**Work instruction:** Each line of the listing must be set down exactly as it stands.

**** Input data

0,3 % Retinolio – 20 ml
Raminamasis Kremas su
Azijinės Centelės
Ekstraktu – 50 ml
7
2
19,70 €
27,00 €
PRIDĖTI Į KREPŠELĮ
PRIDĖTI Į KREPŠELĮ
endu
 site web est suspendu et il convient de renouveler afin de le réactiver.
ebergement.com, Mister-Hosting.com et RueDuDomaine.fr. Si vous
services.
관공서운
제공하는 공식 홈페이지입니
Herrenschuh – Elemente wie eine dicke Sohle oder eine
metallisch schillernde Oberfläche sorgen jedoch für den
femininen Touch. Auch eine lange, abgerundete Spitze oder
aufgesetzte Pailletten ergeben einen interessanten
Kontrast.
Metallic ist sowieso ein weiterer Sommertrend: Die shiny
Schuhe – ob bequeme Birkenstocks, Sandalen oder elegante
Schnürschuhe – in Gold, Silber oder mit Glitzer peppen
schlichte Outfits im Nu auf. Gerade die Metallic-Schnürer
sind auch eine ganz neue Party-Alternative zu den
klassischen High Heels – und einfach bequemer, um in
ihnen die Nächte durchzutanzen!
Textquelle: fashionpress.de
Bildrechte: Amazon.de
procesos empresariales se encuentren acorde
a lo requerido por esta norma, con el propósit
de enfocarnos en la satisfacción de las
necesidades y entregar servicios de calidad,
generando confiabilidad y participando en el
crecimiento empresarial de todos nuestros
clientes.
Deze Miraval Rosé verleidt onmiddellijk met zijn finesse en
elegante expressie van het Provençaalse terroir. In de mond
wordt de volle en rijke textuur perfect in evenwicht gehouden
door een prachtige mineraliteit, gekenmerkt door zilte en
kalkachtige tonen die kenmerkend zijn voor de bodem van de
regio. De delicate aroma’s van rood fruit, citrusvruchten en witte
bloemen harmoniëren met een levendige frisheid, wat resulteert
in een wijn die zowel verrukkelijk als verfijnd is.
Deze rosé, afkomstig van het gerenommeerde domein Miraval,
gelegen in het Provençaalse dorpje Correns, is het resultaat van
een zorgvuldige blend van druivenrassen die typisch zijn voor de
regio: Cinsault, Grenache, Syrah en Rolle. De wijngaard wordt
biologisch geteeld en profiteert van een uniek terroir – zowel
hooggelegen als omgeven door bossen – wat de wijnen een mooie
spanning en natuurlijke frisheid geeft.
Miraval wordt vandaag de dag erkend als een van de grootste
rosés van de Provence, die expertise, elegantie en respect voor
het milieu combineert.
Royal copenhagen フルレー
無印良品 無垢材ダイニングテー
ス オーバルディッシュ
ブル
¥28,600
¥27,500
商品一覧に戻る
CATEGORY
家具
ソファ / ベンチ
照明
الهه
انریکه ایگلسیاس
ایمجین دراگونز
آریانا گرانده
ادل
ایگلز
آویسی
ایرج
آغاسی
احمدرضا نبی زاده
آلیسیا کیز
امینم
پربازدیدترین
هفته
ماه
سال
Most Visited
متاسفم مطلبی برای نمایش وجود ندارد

********

**Exercise answer:**
0,3 % Retinolio – 20 ml
Raminamasis Kremas su
Azijinės Centelės
Ekstraktu – 50 ml
7
2
19,70 €
27,00 €
PRIDĖTI Į KREPŠELĮ
PRIDĖTI Į KREPŠELĮ
endu
 site web est suspendu et il convient de renouveler afin de le réactiver.
ebergement.com, Mister-Hosting.com et RueDuDomaine.fr. Si vous
services.
관공서운
제공하는 공식 홈페이지입니
Herrenschuh – Elemente wie eine dicke Sohle oder eine
metallisch schillernde Oberfläche sorgen jedoch für den
femininen Touch. Auch eine lange, abgerundete Spitze oder
aufgesetzte Pailletten ergeben einen interessanten
Kontrast.
Metallic ist sowieso ein weiterer Sommertrend: Die shiny
Schuhe – ob bequeme Birkenstocks, Sandalen oder elegante
Schnürschuhe – in Gold, Silber oder mit Glitzer peppen
schlichte Outfits im Nu auf. Gerade die Metallic-Schnürer
sind auch eine ganz neue Party-Alternative zu den
klassischen High Heels – und einfach bequemer, um in
ihnen die Nächte durchzutanzen!
Textquelle: fashionpress.de
Bildrechte: Amazon.de
procesos empresariales se encuentren acorde
a lo requerido por esta norma, con el propósit
de enfocarnos en la satisfacción de las
necesidades y entregar servicios de calidad,
generando confiabilidad y participando en el
crecimiento empresarial de todos nuestros
clientes.
Deze Miraval Rosé verleidt onmiddellijk met zijn finesse en
elegante expressie van het Provençaalse terroir. In de mond
wordt de volle en rijke textuur perfect in evenwicht gehouden
door een prachtige mineraliteit, gekenmerkt door zilte en
kalkachtige tonen die kenmerkend zijn voor de bodem van de
regio. De delicate aroma’s van rood fruit, citrusvruchten en witte
bloemen harmoniëren met een levendige frisheid, wat resulteert
in een wijn die zowel verrukkelijk als verfijnd is.
Deze rosé, afkomstig van het gerenommeerde domein Miraval,
gelegen in het Provençaalse dorpje Correns, is het resultaat van
een zorgvuldige blend van druivenrassen die typisch zijn voor de
regio: Cinsault, Grenache, Syrah en Rolle. De wijngaard wordt
biologisch geteeld en profiteert van een uniek terroir – zowel
hooggelegen als omgeven door bossen – wat de wijnen een mooie
spanning en natuurlijke frisheid geeft.
Miraval wordt vandaag de dag erkend als een van de grootste
rosés van de Provence, die expertise, elegantie en respect voor
het milieu combineert.
Royal copenhagen フルレー
無印良品 無垢材ダイニングテー
ス オーバルディッシュ
ブル
¥28,600
¥27,500
商品一覧に戻る
CATEGORY
家具
ソファ / ベンチ
照明
الهه
انریکه ایگلسیاس
ایمجین دراگونز
آریانا گرانده
ادل
ایگلز
آویسی
ایرج
آغاسی
احمدرضا نبی زاده
آلیسیا کیز
امینم
پربازدیدترین
هفته
ماه
سال
Most Visited
متاسفم مطلبی برای نمایش وجود ندارد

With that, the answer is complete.